Something as trivial as the sound of one’s voice might prove detrimental in the workplace, especially if you’re a woman.
Dr. Casey Klofstad, a political scientist at the University of Miami, profiles vocal fry and the deleterious affect it may have.
Casey A. Klofstad holds a Ph.D. in Political Science from Harvard University, and is Associate Professor of Political Science at the University of Miami. His research focuses on the influence of society and biology on human behavior. He is the author of Civic Talk: Peers, Politics, and the Future of Democracy (Temple University Press, 2011), and numerous peer-reviewed articles in outlets such as The American Journal of Political Science, Political Behavior, Public Opinion Quarterly, and Political Research Quarterly, among others. You can follow him on Twitter here.
Vocal Fry in the Workplace
Vocal fry is a form of speech that is low in pitch and creaky sounding. Recent research shows that a high proportion of young American women use vocal fry. While previous research has suggested that women who use this affectation are educated and upwardly mobile, our research shows that vocal fry is actually perceived negatively, particularly in the eyes of potential employers.
To test how people perceive vocal fry we first recorded men and women speaking the phrase, “Thank you for considering me for this opportunity,” using their normal tone of voice and in vocal fry.
Compare a woman speaking in her normal voice with that of someone with vocal fry.
We asked a large national sample of Americans to listen to the voices we recorded. The listeners then selected which voice of each pair was more educated, competent, trustworthy, attractive, and which speaker they would hire. We found that for each of these judgments the normal voice was preferred over 80 percent of the time. Moreover, vocal fry was perceived more negatively when used by women compared to when men use it.
Why is vocal fry perceived so negatively? Previous research shows that humans find voices that are typical of population norms to be more attractive. So, it is possible that speakers of vocal fry are perceived less favorably because vocal fry is accompanied by a dramatic reduction in voice pitch.
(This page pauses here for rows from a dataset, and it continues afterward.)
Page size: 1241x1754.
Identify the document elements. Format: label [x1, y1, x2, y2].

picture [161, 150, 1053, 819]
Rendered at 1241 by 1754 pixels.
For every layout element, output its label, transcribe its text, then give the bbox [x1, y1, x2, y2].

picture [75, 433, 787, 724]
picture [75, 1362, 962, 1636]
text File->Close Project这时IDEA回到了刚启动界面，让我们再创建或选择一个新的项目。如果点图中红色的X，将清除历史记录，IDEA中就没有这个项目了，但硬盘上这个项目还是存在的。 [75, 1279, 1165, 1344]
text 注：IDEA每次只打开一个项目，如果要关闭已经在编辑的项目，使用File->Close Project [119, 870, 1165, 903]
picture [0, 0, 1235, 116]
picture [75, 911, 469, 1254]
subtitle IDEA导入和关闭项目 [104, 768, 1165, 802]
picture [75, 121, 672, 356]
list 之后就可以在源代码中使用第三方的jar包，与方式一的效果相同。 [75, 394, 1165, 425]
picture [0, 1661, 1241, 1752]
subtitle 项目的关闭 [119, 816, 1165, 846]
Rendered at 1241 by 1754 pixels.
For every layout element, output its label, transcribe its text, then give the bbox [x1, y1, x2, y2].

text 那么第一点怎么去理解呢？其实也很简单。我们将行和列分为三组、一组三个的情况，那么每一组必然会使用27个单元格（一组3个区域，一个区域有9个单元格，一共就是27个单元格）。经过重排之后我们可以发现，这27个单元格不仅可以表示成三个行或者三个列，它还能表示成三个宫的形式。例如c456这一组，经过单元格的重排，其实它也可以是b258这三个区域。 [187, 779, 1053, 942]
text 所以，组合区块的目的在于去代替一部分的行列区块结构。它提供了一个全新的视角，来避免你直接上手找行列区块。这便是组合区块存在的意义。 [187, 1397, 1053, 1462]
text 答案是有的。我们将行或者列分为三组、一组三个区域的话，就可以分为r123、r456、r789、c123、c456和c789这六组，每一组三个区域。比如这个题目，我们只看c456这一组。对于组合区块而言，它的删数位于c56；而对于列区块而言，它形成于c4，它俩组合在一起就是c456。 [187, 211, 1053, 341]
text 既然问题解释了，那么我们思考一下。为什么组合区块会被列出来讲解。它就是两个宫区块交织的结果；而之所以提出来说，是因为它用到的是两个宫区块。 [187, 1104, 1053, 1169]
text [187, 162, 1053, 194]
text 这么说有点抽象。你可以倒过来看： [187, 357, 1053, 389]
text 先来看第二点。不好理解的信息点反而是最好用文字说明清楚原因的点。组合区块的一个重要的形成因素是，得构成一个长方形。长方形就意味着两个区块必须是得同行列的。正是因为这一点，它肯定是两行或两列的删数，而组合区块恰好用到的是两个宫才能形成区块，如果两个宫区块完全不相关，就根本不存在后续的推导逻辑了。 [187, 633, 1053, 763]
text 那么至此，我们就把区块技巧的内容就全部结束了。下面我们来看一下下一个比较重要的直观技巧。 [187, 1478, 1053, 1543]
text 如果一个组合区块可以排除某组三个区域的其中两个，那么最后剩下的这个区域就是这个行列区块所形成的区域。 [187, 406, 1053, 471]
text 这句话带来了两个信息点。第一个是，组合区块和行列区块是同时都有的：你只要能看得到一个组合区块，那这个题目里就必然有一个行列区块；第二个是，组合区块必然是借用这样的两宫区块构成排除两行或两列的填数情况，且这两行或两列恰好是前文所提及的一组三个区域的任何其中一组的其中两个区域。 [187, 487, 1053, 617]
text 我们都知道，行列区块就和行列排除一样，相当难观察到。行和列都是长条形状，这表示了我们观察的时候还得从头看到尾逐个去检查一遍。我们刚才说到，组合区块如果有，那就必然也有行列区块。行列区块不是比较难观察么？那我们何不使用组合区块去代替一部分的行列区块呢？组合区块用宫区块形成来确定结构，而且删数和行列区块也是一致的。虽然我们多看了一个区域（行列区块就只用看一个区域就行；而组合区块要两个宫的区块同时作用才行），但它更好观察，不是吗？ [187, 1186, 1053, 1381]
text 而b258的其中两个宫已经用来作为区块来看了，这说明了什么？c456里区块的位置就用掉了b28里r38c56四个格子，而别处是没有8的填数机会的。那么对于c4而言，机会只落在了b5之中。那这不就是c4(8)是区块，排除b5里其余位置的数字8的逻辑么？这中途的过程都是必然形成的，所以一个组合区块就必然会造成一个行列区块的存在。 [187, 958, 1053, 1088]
Why are women who use vocal fry perceived more negatively than men who use it?
Previous studies show that when women try to lower their voice they are perceived as less attractive. This may explain why the lowering of voice pitch by women through vocal fry results in harsher negative perceptions by potential employers.
Overall, our results suggest that job candidates, especially women, should avoid the use of vocal fry. Our results also suggest that employers need to be conscious of the unconscious biases they may have against people based on the tone of their voices.